| JOB |
Every line of the data below should be written out word for word.

(INFORMATION SUPPLIED Opens)

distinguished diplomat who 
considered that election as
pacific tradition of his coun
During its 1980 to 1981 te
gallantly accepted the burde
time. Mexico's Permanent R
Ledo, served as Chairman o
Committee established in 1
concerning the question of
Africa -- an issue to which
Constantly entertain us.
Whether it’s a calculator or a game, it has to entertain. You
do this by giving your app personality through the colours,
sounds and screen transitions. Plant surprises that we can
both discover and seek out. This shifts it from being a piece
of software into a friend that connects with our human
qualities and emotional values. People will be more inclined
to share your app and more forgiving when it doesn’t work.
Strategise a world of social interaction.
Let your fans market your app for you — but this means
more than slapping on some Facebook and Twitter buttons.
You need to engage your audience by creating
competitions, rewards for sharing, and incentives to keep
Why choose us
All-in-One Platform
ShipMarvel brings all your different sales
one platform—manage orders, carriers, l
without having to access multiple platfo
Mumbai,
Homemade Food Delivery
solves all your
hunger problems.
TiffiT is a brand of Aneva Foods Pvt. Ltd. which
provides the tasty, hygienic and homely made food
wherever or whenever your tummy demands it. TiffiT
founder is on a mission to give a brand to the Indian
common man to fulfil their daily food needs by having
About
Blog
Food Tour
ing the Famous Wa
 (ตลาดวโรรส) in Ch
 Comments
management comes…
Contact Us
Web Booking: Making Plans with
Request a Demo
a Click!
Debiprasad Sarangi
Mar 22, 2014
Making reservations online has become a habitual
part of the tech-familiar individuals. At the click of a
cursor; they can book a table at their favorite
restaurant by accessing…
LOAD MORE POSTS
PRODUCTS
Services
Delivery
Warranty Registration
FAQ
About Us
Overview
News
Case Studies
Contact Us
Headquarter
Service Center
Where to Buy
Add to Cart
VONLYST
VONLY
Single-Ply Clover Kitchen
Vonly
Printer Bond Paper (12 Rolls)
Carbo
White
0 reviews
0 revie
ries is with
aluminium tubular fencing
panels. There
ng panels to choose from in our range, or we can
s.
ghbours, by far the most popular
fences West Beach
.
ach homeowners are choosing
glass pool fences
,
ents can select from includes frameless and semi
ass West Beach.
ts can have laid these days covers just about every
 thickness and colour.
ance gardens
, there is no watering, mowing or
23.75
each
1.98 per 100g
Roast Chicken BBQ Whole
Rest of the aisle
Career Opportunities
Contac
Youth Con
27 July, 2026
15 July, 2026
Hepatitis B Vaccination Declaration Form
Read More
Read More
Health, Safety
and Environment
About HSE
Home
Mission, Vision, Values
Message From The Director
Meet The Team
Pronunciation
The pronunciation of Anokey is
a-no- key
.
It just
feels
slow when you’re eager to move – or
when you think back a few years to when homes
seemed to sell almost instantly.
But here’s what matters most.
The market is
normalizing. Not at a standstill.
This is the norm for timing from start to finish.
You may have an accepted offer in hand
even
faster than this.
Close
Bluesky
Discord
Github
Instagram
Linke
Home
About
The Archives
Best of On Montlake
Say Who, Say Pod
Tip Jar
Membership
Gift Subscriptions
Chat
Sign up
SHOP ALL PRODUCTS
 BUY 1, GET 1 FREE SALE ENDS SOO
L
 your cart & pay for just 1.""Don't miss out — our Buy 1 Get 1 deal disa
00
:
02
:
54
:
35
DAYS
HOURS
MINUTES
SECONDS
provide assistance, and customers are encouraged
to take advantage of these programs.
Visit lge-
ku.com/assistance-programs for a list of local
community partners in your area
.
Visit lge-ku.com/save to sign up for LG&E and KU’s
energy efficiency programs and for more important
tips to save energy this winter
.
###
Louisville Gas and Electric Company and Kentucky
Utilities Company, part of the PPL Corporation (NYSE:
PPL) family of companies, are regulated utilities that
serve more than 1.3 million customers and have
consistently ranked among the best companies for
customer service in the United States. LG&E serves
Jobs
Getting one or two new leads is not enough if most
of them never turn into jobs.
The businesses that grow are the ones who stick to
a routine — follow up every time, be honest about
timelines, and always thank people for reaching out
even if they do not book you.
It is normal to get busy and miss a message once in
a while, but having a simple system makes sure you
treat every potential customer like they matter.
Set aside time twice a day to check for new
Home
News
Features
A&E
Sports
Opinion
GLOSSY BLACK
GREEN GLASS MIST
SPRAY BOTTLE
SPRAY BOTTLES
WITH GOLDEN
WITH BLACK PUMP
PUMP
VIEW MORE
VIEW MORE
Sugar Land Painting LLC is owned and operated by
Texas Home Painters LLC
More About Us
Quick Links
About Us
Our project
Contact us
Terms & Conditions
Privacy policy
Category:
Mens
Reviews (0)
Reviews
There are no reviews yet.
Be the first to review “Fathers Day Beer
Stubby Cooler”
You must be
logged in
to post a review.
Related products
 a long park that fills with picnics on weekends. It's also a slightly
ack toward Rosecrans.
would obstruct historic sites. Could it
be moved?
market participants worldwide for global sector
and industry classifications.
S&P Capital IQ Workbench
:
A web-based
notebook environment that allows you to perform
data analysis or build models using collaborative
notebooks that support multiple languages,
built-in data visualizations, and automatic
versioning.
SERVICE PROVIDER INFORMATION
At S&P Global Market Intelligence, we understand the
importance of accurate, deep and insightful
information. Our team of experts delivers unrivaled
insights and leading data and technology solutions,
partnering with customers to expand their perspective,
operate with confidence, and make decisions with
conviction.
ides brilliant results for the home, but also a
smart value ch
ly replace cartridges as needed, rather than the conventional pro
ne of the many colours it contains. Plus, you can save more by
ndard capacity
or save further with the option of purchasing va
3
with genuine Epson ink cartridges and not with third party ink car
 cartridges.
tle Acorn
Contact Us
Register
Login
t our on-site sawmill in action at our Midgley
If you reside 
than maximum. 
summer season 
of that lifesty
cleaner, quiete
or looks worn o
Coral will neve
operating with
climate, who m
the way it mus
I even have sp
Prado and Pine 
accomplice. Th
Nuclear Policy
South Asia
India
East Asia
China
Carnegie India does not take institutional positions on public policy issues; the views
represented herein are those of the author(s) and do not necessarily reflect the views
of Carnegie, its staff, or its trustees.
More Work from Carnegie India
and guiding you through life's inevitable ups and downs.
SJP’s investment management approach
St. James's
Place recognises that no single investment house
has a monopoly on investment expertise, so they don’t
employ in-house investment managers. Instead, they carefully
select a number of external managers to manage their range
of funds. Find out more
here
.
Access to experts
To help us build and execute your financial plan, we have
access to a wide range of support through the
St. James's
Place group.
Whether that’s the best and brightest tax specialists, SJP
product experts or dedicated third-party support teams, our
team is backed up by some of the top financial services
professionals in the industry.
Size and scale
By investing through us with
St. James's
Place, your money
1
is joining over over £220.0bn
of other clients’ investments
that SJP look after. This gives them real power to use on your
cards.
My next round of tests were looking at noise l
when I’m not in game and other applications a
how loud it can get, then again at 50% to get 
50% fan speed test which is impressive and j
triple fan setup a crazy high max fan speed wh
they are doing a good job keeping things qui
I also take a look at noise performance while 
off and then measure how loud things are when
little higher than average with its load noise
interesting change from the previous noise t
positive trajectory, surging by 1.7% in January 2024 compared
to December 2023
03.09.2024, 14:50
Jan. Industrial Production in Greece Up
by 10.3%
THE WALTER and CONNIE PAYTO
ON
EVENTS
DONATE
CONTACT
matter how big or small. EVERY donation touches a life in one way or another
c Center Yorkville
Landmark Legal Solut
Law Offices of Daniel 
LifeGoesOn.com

(INFORMATION SUPPLIED Closes)

| ANSWER SPACE |
distinguished diplomat who 
considered that election as
pacific tradition of his coun
During its 1980 to 1981 te
gallantly accepted the burde
time. Mexico's Permanent R
Ledo, served as Chairman o
Committee established in 1
concerning the question of
Africa -- an issue to which
Constantly entertain us.
Whether it’s a calculator or a game, it has to entertain. You
do this by giving your app personality through the colours,
sounds and screen transitions. Plant surprises that we can
both discover and seek out. This shifts it from being a piece
of software into a friend that connects with our human
qualities and emotional values. People will be more inclined
to share your app and more forgiving when it doesn’t work.
Strategise a world of social interaction.
Let your fans market your app for you — but this means
more than slapping on some Facebook and Twitter buttons.
You need to engage your audience by creating
competitions, rewards for sharing, and incentives to keep
Why choose us
All-in-One Platform
ShipMarvel brings all your different sales
one platform—manage orders, carriers, l
without having to access multiple platfo
Mumbai,
Homemade Food Delivery
solves all your
hunger problems.
TiffiT is a brand of Aneva Foods Pvt. Ltd. which
provides the tasty, hygienic and homely made food
wherever or whenever your tummy demands it. TiffiT
founder is on a mission to give a brand to the Indian
common man to fulfil their daily food needs by having
About
Blog
Food Tour
ing the Famous Wa
 (ตลาดวโรรส) in Ch
 Comments
management comes…
Contact Us
Web Booking: Making Plans with
Request a Demo
a Click!
Debiprasad Sarangi
Mar 22, 2014
Making reservations online has become a habitual
part of the tech-familiar individuals. At the click of a
cursor; they can book a table at their favorite
restaurant by accessing…
LOAD MORE POSTS
PRODUCTS
Services
Delivery
Warranty Registration
FAQ
About Us
Overview
News
Case Studies
Contact Us
Headquarter
Service Center
Where to Buy
Add to Cart
VONLYST
VONLY
Single-Ply Clover Kitchen
Vonly
Printer Bond Paper (12 Rolls)
Carbo
White
0 reviews
0 revie
ries is with
aluminium tubular fencing
panels. There
ng panels to choose from in our range, or we can
s.
ghbours, by far the most popular
fences West Beach
.
ach homeowners are choosing
glass pool fences
,
ents can select from includes frameless and semi
ass West Beach.
ts can have laid these days covers just about every
 thickness and colour.
ance gardens
, there is no watering, mowing or
23.75
each
1.98 per 100g
Roast Chicken BBQ Whole
Rest of the aisle
Career Opportunities
Contac
Youth Con
27 July, 2026
15 July, 2026
Hepatitis B Vaccination Declaration Form
Read More
Read More
Health, Safety
and Environment
About HSE
Home
Mission, Vision, Values
Message From The Director
Meet The Team
Pronunciation
The pronunciation of Anokey is
a-no- key
.
It just
feels
slow when you’re eager to move – or
when you think back a few years to when homes
seemed to sell almost instantly.
But here’s what matters most.
The market is
normalizing. Not at a standstill.
This is the norm for timing from start to finish.
You may have an accepted offer in hand
even
faster than this.
Close
Bluesky
Discord
Github
Instagram
Linke
Home
About
The Archives
Best of On Montlake
Say Who, Say Pod
Tip Jar
Membership
Gift Subscriptions
Chat
Sign up
SHOP ALL PRODUCTS
 BUY 1, GET 1 FREE SALE ENDS SOO
L
 your cart & pay for just 1.""Don't miss out — our Buy 1 Get 1 deal disa
00
:
02
:
54
:
35
DAYS
HOURS
MINUTES
SECONDS
provide assistance, and customers are encouraged
to take advantage of these programs.
Visit lge-
ku.com/assistance-programs for a list of local
community partners in your area
.
Visit lge-ku.com/save to sign up for LG&E and KU’s
energy efficiency programs and for more important
tips to save energy this winter
.
###
Louisville Gas and Electric Company and Kentucky
Utilities Company, part of the PPL Corporation (NYSE:
PPL) family of companies, are regulated utilities that
serve more than 1.3 million customers and have
consistently ranked among the best companies for
customer service in the United States. LG&E serves
Jobs
Getting one or two new leads is not enough if most
of them never turn into jobs.
The businesses that grow are the ones who stick to
a routine — follow up every time, be honest about
timelines, and always thank people for reaching out
even if they do not book you.
It is normal to get busy and miss a message once in
a while, but having a simple system makes sure you
treat every potential customer like they matter.
Set aside time twice a day to check for new
Home
News
Features
A&E
Sports
Opinion
GLOSSY BLACK
GREEN GLASS MIST
SPRAY BOTTLE
SPRAY BOTTLES
WITH GOLDEN
WITH BLACK PUMP
PUMP
VIEW MORE
VIEW MORE
Sugar Land Painting LLC is owned and operated by
Texas Home Painters LLC
More About Us
Quick Links
About Us
Our project
Contact us
Terms & Conditions
Privacy policy
Category:
Mens
Reviews (0)
Reviews
There are no reviews yet.
Be the first to review “Fathers Day Beer
Stubby Cooler”
You must be
logged in
to post a review.
Related products
 a long park that fills with picnics on weekends. It's also a slightly
ack toward Rosecrans.
would obstruct historic sites. Could it
be moved?
market participants worldwide for global sector
and industry classifications.
S&P Capital IQ Workbench
:
A web-based
notebook environment that allows you to perform
data analysis or build models using collaborative
notebooks that support multiple languages,
built-in data visualizations, and automatic
versioning.
SERVICE PROVIDER INFORMATION
At S&P Global Market Intelligence, we understand the
importance of accurate, deep and insightful
information. Our team of experts delivers unrivaled
insights and leading data and technology solutions,
partnering with customers to expand their perspective,
operate with confidence, and make decisions with
conviction.
ides brilliant results for the home, but also a
smart value ch
ly replace cartridges as needed, rather than the conventional pro
ne of the many colours it contains. Plus, you can save more by
ndard capacity
or save further with the option of purchasing va
3
with genuine Epson ink cartridges and not with third party ink car
 cartridges.
tle Acorn
Contact Us
Register
Login
t our on-site sawmill in action at our Midgley
If you reside 
than maximum. 
summer season 
of that lifesty
cleaner, quiete
or looks worn o
Coral will neve
operating with
climate, who m
the way it mus
I even have sp
Prado and Pine 
accomplice. Th
Nuclear Policy
South Asia
India
East Asia
China
Carnegie India does not take institutional positions on public policy issues; the views
represented herein are those of the author(s) and do not necessarily reflect the views
of Carnegie, its staff, or its trustees.
More Work from Carnegie India
and guiding you through life's inevitable ups and downs.
SJP’s investment management approach
St. James's
Place recognises that no single investment house
has a monopoly on investment expertise, so they don’t
employ in-house investment managers. Instead, they carefully
select a number of external managers to manage their range
of funds. Find out more
here
.
Access to experts
To help us build and execute your financial plan, we have
access to a wide range of support through the
St. James's
Place group.
Whether that’s the best and brightest tax specialists, SJP
product experts or dedicated third-party support teams, our
team is backed up by some of the top financial services
professionals in the industry.
Size and scale
By investing through us with
St. James's
Place, your money
1
is joining over over £220.0bn
of other clients’ investments
that SJP look after. This gives them real power to use on your
cards.
My next round of tests were looking at noise l
when I’m not in game and other applications a
how loud it can get, then again at 50% to get 
50% fan speed test which is impressive and j
triple fan setup a crazy high max fan speed wh
they are doing a good job keeping things qui
I also take a look at noise performance while 
off and then measure how loud things are when
little higher than average with its load noise
interesting change from the previous noise t
positive trajectory, surging by 1.7% in January 2024 compared
to December 2023
03.09.2024, 14:50
Jan. Industrial Production in Greece Up
by 10.3%
THE WALTER and CONNIE PAYTO
ON
EVENTS
DONATE
CONTACT
matter how big or small. EVERY donation touches a life in one way or another
c Center Yorkville
Landmark Legal Solut
Law Offices of Daniel 
LifeGoesOn.com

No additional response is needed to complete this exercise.